Stitcher::Mode mode = Stitcher::PANORAMA;

int streaming(VideoCapture cap1, VideoCapture cap2)
{
	Mat fr1, fr2, copy1, copy2, pano;
    	bool try_use_gpu = true;
    	vector<Mat> imgs;

        	cap1 >> fr1;
       		cap2 >> fr2;
		imgs.push_back(fr1);
		imgs.push_back(fr2);

        	Ptr<Stitcher> test = Stitcher::create(mode, try_use_gpu);
		Stitcher::Status status = test->stitch(imgs, pano);

        	if (status != Stitcher::OK)
        	{
          		cout << "Error stitching - Code: " <<int(status)<<endl;
            		return -1;
        	}

       		imshow("Stitched Image", pano);

        	if(waitKey(1) >= 0) 
            		return -1;
}

int main(int argc, char *argv[])
{
	VideoCapture cap1("nvcamerasrc sensor-id=0 ! video/x-raw(memory:NVMM), width=(int)640, height=(int)480, format=(string)I420, framerate=(fraction)30/1 ! nvvidconv flip-method=0 ! video/x-raw, format=(string)BGRx ! videoconvert ! video/x-raw, format=(string)BGR ! appsink", CAP_GSTREAMER); //middle output

	VideoCapture cap2("nvcamerasrc sensor-id=2 ! video/x-raw(memory:NVMM), width=(int)640, height=(int)480, format=(string)I420, framerate=(fraction)30/1 ! nvvidconv flip-method=0 ! video/x-raw, format=(string)BGRx ! videoconvert ! video/x-raw, format=(string)BGR ! appsink", CAP_GSTREAMER); //output closest to center of board

	if(!cap1.isOpened()){
		cout << "connection cap1 failed" << endl;
		return -1;
	}

	if(!cap2.isOpened()){
		cout << "connection cap2 failed" << endl;
		return -1;
	}
	
	while(true)
	{
		int test = 0;
		
		test = streaming(cap1, cap2);
		cout << "test: " << int(test) << endl;
   	}

    	return 0;
}

Thanks for any help and advice.

hello HoosierBeav,

  1. how did you evaluate the “0.5 second lag”, and what’s your performance expectation.
  2. you may break-down the code for profiling, which statement takes most system resources.

Hi JerryChang,

  1. They way that this “0.5 second lag” was measured was by putting a running timer on our screen computer screen that is connected to the TX@, aimed all three cameras to the screen, and took a picture of the screen with my camera phone.

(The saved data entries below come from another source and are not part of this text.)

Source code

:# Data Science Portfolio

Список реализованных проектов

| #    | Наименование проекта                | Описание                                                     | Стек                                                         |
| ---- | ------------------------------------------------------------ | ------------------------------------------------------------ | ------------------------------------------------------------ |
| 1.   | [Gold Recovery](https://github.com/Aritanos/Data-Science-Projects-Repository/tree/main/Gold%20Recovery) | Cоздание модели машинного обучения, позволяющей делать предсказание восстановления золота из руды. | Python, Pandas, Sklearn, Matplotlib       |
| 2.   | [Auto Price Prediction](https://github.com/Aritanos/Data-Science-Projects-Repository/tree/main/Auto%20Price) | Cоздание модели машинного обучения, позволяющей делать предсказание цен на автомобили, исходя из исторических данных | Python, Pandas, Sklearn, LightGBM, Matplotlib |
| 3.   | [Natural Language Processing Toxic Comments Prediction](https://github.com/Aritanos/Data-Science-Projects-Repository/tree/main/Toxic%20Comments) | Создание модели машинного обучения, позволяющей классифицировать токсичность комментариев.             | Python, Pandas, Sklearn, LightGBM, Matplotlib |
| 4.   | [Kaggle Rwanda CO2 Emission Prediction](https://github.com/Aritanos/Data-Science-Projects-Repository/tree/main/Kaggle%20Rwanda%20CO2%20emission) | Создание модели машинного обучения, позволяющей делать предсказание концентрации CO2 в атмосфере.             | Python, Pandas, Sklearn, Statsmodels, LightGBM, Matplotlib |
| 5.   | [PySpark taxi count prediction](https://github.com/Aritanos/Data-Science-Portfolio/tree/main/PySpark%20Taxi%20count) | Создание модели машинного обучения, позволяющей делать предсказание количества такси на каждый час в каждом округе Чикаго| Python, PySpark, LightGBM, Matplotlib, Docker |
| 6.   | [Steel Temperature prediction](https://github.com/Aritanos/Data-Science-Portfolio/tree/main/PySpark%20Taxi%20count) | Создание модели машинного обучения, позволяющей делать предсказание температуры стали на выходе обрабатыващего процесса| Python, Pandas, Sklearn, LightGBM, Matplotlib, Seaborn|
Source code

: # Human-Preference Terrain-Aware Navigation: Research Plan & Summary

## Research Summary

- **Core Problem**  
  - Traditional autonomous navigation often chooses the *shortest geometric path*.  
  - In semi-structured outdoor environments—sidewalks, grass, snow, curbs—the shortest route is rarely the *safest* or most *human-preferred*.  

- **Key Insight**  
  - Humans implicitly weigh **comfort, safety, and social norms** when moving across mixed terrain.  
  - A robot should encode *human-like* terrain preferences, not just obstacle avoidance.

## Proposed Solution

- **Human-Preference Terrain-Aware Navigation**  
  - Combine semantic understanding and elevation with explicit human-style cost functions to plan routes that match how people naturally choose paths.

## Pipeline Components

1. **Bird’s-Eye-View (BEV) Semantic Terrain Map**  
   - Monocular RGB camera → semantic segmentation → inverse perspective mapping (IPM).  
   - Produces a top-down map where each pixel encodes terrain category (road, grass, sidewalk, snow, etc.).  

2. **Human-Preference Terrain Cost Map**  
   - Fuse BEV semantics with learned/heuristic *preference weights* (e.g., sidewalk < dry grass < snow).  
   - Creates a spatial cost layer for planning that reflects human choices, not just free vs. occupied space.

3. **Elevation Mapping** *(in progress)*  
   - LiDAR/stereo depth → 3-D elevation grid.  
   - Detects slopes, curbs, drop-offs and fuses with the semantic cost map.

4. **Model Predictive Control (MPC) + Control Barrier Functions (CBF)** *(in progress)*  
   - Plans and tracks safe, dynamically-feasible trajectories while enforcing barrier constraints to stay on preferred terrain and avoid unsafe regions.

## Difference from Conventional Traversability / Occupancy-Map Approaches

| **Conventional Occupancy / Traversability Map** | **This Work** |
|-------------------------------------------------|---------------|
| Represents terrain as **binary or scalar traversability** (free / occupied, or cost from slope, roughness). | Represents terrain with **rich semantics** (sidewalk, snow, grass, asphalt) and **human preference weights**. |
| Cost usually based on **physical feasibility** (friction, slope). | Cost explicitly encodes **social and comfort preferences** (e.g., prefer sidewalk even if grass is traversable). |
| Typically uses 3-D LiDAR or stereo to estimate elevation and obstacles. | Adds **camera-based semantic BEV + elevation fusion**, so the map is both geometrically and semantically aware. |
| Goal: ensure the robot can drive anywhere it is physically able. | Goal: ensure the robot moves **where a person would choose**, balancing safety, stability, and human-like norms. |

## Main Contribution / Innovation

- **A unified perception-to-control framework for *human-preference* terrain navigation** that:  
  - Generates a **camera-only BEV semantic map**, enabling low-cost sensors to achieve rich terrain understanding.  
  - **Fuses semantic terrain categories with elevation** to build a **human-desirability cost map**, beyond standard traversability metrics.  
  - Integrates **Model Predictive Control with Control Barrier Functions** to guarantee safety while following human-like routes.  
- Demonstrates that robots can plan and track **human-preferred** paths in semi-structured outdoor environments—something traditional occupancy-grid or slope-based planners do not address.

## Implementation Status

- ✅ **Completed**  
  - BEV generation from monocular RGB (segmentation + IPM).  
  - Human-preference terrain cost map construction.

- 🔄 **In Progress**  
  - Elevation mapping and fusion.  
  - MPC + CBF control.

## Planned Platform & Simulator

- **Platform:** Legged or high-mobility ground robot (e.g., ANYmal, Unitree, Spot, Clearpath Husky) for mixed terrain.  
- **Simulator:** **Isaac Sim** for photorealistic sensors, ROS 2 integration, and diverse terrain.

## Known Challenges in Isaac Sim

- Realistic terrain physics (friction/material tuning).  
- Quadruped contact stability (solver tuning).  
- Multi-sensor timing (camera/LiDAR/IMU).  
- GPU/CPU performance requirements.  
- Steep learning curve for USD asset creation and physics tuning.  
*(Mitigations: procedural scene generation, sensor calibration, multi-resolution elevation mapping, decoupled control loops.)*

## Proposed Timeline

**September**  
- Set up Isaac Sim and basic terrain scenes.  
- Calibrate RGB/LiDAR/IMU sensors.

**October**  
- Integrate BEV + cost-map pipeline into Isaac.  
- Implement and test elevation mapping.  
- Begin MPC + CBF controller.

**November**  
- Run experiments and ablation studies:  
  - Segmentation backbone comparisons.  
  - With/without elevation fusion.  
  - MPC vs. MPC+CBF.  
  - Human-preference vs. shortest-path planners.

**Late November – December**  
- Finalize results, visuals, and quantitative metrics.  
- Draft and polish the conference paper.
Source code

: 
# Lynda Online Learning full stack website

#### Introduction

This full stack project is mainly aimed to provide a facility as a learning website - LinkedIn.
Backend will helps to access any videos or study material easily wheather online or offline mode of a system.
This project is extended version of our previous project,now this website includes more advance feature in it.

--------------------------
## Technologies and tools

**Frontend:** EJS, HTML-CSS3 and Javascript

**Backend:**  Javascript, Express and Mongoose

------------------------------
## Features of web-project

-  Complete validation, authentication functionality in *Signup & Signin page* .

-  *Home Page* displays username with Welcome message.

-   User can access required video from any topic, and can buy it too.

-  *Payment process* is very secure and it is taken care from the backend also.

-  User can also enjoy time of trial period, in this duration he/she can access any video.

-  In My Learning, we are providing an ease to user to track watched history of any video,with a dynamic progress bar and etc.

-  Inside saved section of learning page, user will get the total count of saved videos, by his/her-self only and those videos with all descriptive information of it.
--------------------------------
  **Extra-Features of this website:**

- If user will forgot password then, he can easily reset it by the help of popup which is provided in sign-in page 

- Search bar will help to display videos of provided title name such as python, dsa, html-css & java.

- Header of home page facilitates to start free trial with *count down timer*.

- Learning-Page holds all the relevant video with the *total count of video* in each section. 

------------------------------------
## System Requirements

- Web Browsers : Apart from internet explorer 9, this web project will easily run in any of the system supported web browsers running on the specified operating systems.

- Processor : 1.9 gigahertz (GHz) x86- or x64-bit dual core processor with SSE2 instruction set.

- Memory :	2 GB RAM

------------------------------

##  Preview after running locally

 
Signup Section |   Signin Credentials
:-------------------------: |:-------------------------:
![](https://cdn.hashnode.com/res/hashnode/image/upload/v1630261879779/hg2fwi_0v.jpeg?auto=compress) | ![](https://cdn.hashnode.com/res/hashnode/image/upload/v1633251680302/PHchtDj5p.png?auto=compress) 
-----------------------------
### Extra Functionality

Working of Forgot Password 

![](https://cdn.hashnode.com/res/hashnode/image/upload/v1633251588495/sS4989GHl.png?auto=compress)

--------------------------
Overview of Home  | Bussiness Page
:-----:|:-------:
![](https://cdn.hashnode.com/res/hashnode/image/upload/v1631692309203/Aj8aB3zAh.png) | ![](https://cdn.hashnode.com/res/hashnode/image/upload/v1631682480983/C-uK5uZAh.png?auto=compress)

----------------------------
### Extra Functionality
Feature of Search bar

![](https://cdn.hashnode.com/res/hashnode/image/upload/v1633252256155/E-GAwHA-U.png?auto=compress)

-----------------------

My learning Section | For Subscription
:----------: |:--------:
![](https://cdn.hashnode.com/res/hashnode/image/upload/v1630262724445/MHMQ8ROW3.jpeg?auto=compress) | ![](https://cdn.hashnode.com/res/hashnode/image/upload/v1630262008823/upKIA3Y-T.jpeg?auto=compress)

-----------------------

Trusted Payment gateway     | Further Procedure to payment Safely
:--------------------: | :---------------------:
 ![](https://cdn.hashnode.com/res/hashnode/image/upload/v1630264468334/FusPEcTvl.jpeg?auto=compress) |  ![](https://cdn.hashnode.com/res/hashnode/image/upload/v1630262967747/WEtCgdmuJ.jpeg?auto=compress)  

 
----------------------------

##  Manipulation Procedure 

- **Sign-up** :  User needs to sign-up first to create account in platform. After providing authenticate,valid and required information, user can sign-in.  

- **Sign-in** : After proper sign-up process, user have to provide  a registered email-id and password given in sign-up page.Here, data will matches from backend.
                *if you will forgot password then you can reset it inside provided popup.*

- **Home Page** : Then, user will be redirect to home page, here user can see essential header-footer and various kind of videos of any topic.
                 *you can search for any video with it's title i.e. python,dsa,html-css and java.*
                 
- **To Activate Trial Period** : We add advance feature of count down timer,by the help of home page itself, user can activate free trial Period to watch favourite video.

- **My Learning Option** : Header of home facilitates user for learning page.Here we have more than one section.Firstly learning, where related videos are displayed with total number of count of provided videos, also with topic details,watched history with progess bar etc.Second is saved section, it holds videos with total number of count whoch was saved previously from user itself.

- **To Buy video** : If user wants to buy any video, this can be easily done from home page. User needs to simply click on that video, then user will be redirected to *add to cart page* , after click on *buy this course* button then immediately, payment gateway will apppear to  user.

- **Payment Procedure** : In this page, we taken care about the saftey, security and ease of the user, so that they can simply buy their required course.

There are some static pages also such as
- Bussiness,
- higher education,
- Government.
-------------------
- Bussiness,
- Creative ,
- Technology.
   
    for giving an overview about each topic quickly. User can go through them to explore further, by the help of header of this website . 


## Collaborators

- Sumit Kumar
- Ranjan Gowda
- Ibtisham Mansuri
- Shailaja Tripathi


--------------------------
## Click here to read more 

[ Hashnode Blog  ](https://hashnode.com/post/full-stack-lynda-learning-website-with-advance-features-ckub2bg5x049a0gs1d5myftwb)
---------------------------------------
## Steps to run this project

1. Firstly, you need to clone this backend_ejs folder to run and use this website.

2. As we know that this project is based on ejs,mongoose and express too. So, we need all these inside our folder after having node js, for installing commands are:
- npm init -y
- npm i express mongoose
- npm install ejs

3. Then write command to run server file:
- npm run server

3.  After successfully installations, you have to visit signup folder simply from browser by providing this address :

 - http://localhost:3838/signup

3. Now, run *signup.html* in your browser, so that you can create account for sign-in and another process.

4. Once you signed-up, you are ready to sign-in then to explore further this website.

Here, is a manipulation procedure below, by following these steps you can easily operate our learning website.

  2. I’m not sure that I completely understand this question, but if I do the stitcher function would probably be using the most resources of the system.

Thanks

hello HoosierBeav,

  1. may i know which JetPack release package you’re working on?
    FYI, we have improvements for the initial capture latency on R28.2

  2. since you’re measuring the capture-display latency.
    my suggestion to break-down the time consuming is adding some debug prints between function calls, evaluate which function call takes most of time.

Hi JerryChange,

I am the teammate with HoosierBeav, and we have Jetpack 3.1 and L4T Production Release 28.1. We have already tried jetPack 3.2 and still have latency issue.

Thanks for the suggestion on the latency about debugging, we are working on and looking forward on this.